Untitled painting, by Matthew Herring, 2008 (c)

When I was a student at the RCA I was troubled that I found images of the Second World War so fascinating and enjoyed looking at them. It wasn’t the excitement of war that I found myself drawn to, because I found the stillest images the most compelling (and still images more compelling than moving images). It was the sense of loss and sadness and the sheer strangeness (‘listing’) of war. ‘Tragedy’ is one of the words that we use to describe this aestheticised ‘enjoyment’ of loss and sadness. It was almost as if I had within myself a very small fragment of the same loss and sadness, which elicited some kind of recognition or identification, although I had not gone through what I was looking at,. There was a temptation to re-imagine my own past to accommodate some experience, such as participation in a war, in order to explain, or justify, the feeling. Someone might say that this is just the natural human capacity to empathise, but what I’m talking about is too stable for that: the feeling is there even when there is nothing to empathise with. It also feels like something deeper than empathy and may even under-gird (certain types of) empathy. (In some, much closer, situations I find myself being remarkably un-empathic). The haunting of the secret and enjoyment are all somehow mixed up: I was tempted to say that for someone who had actually witnessed horror enjoyment is entirely absent from the experience of the secret, but the sheer glee and humour in Westermann’s death ships and drawings makes me wonder. It might be more that we aestheticise the secret to live with it. There is an undeniable beauty to the strangeness of war. In that case, Westermann would be responding to the beauty of the listing ship, as well as to its horror.

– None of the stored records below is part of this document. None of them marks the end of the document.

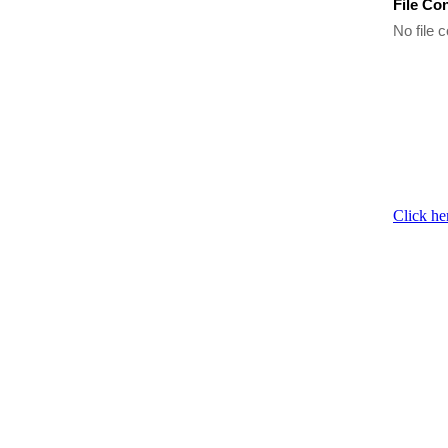
File Co
No file c
Click he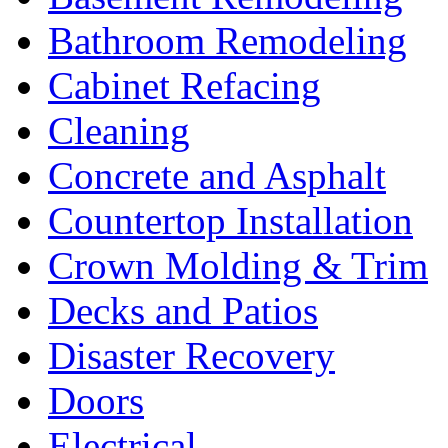
Bathroom Remodeling
Cabinet Refacing
Cleaning
Concrete and Asphalt
Countertop Installation
Crown Molding & Trim
Decks and Patios
Disaster Recovery
Doors
Electrical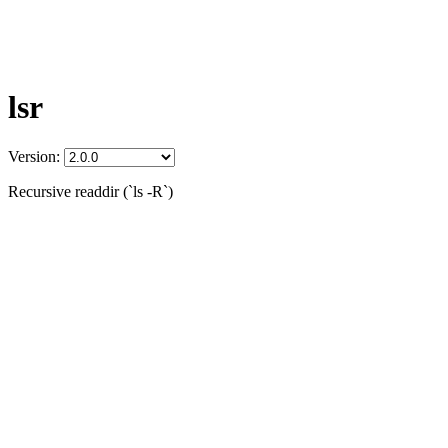
lsr
Version:
Recursive readdir (`ls -R`)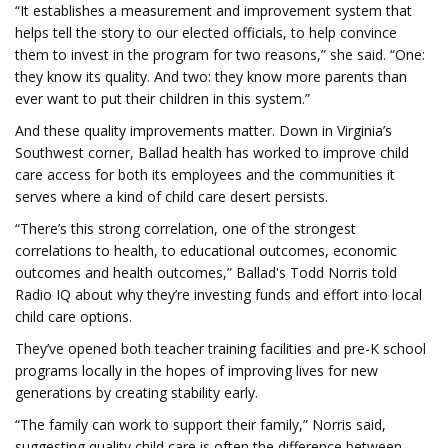
“It establishes a measurement and improvement system that
helps tell the story to our elected officials, to help convince
them to invest in the program for two reasons,” she said. “One:
they know its quality. And two: they know more parents than
ever want to put their children in this system.”
And these quality improvements matter. Down in Virginia’s
Southwest corner, Ballad health has worked to improve child
care access for both its employees and the communities it
serves where a kind of child care desert persists.
“There’s this strong correlation, one of the strongest
correlations to health, to educational outcomes, economic
outcomes and health outcomes,” Ballad's Todd Norris told
Radio IQ about why they’re investing funds and effort into local
child care options.
They’ve opened both teacher training facilities and pre-K school
programs locally in the hopes of improving lives for new
generations by creating stability early.
“The family can work to support their family,” Norris said,
suggesting quality child care is often the difference between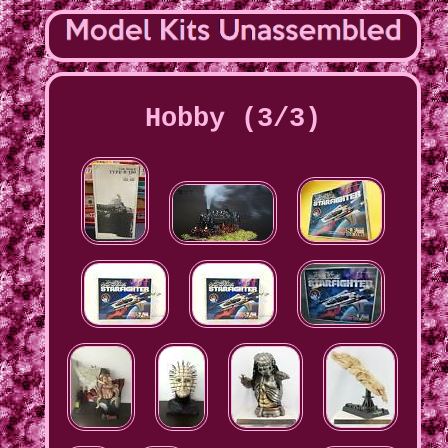
Hobby (3/3)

One of the consequences of all of this, I think, encapsulated in Applin’s conclusion that the ‘meaning’ of Westermann’s death ships resides precisely in their own resistance to (certain types of) meaning. I find this helpful, because it frees art from always having to be so transparent; it is entitled to resist having its core laid bare. It’s not that the shard or secret itself is denied, but that the secret is kept secret. When I paint I find myself creating my own death ships. “He has put eternity in the hearts of men” (Ecclesiastes 3:9).